:: Task ::
Go over the records and copy every line with the string "clientes".

:: Data for analysis ::
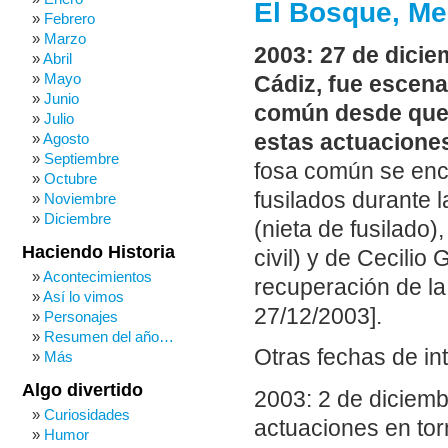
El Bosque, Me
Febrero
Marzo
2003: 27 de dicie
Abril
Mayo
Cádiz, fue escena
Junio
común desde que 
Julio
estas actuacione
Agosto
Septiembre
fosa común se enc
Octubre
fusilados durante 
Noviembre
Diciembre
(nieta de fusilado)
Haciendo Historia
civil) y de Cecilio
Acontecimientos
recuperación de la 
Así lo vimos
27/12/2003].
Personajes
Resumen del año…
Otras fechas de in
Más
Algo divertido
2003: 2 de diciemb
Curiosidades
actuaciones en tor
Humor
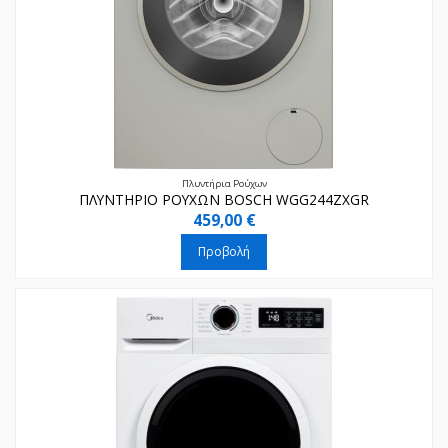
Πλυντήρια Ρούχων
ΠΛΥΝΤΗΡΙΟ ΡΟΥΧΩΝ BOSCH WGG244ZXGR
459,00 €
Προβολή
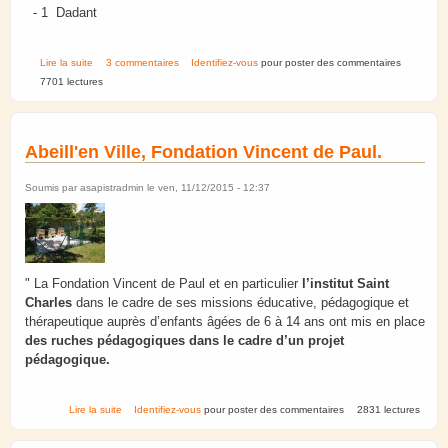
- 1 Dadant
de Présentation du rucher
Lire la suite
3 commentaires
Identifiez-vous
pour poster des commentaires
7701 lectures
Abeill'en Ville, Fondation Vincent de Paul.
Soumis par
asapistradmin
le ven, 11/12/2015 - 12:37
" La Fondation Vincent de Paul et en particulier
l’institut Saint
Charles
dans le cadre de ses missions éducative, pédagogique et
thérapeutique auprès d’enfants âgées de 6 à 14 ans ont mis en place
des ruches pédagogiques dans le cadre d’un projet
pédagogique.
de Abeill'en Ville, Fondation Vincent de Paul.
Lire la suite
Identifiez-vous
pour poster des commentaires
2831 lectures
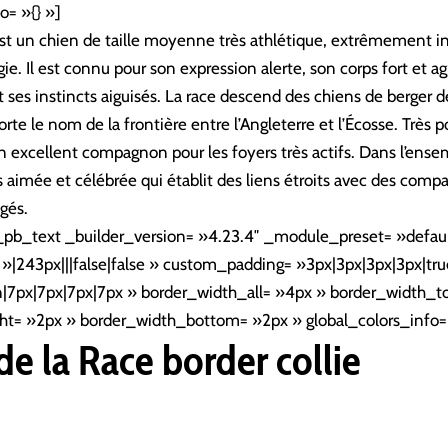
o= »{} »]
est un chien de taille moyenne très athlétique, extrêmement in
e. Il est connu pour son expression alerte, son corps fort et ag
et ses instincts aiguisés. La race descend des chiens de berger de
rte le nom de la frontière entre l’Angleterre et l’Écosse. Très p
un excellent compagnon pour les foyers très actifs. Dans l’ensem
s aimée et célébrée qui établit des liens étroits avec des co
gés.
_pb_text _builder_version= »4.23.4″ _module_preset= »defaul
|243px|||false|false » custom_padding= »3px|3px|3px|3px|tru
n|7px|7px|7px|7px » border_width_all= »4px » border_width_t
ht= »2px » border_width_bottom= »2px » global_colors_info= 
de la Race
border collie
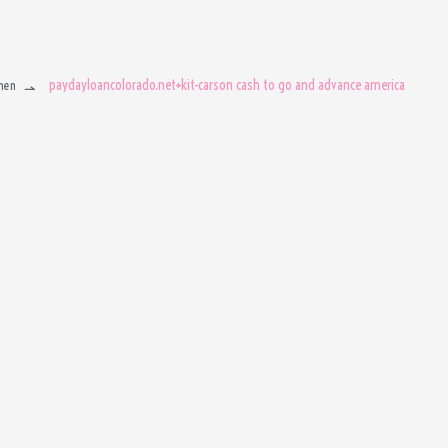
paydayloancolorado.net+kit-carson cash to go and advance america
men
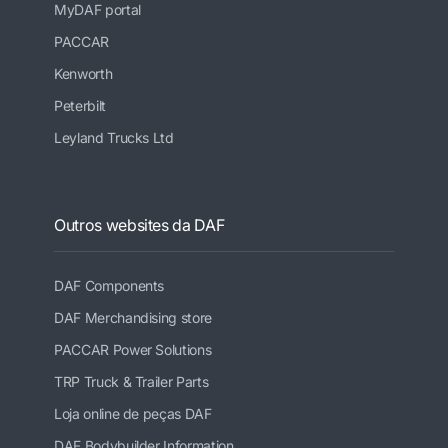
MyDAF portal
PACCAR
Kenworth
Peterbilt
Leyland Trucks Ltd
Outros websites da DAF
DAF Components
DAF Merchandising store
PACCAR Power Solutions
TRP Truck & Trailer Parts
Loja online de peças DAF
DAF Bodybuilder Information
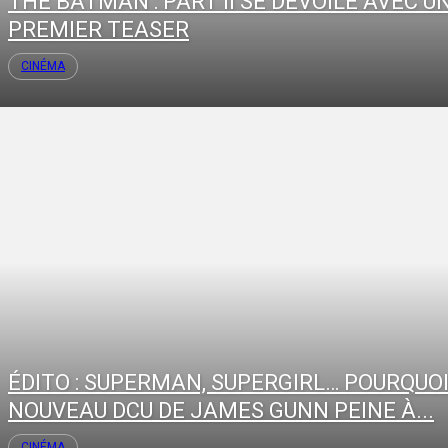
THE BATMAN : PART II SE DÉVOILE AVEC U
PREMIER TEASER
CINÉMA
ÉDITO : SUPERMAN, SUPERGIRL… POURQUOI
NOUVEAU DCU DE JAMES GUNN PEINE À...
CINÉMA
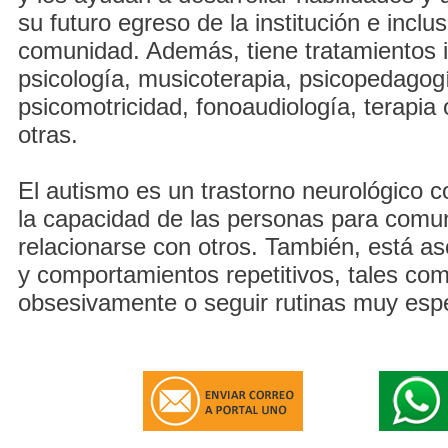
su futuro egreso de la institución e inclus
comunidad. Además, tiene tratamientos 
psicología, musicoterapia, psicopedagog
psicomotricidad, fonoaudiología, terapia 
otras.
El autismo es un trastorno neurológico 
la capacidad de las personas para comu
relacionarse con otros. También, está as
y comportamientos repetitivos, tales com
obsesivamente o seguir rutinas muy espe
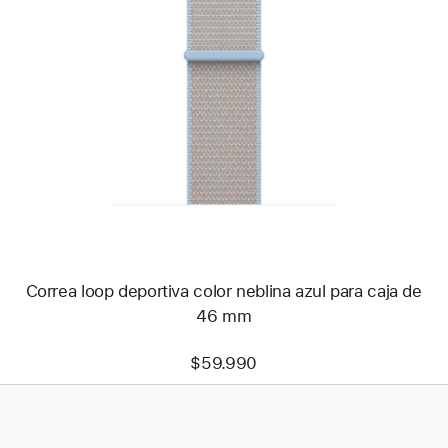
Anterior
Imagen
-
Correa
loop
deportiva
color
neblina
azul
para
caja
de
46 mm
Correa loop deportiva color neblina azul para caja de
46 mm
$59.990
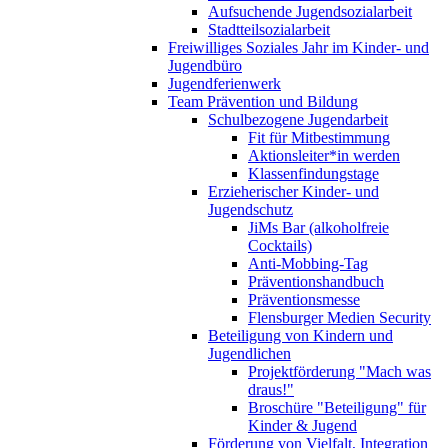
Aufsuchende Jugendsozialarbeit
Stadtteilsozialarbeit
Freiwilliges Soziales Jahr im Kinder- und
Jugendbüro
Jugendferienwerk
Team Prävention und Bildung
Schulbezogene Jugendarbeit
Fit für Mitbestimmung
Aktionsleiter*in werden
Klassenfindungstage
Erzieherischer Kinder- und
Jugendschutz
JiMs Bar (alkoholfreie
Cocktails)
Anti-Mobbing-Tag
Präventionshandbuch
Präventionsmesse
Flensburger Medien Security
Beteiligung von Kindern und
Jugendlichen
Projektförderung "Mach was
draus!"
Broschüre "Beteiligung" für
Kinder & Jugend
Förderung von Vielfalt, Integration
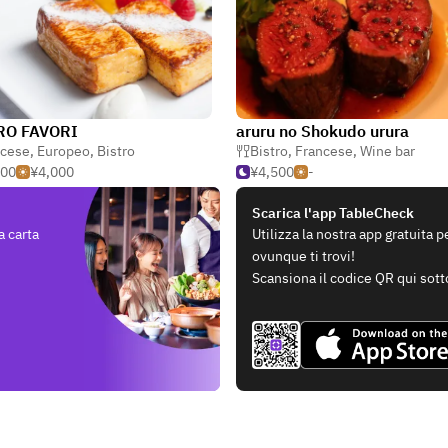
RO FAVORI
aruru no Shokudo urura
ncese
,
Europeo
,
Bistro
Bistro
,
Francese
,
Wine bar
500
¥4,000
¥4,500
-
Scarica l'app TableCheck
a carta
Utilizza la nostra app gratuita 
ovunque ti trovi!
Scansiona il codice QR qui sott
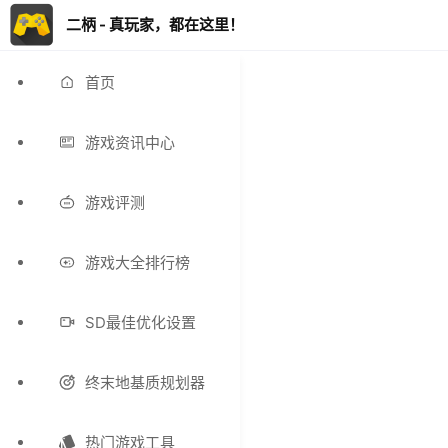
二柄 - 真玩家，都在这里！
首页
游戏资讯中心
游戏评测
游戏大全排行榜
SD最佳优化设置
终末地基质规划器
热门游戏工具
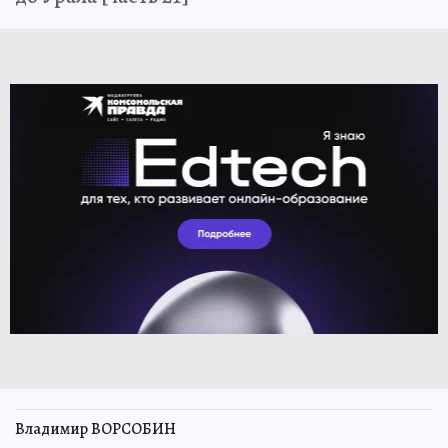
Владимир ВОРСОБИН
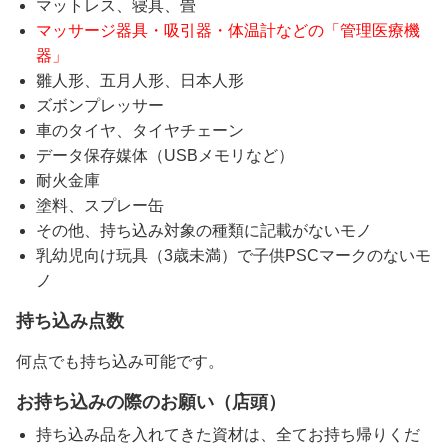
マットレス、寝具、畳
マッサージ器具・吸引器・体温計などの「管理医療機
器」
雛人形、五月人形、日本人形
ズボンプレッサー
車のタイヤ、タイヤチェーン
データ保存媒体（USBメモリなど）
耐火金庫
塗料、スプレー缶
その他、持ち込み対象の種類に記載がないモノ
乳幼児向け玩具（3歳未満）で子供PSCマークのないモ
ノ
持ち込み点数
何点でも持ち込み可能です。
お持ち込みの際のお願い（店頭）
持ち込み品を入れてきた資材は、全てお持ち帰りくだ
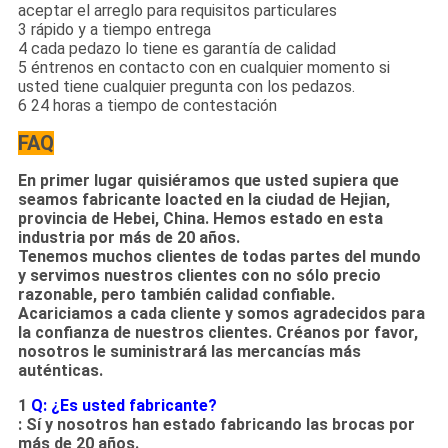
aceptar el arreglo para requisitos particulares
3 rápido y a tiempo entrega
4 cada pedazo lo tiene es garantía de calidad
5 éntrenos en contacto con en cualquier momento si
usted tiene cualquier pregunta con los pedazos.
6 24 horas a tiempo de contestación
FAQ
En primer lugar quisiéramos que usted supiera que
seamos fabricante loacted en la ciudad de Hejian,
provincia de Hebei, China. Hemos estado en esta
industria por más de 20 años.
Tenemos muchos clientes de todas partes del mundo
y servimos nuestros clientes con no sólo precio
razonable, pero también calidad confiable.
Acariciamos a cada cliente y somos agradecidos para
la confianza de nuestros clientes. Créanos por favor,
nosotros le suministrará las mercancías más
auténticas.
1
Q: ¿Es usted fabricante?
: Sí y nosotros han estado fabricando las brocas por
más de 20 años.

:: Response for this exercise ::
Tenemos muchos clientes de todas partes del mundo
y servimos nuestros clientes con no sólo precio
la confianza de nuestros clientes. Créanos por favor,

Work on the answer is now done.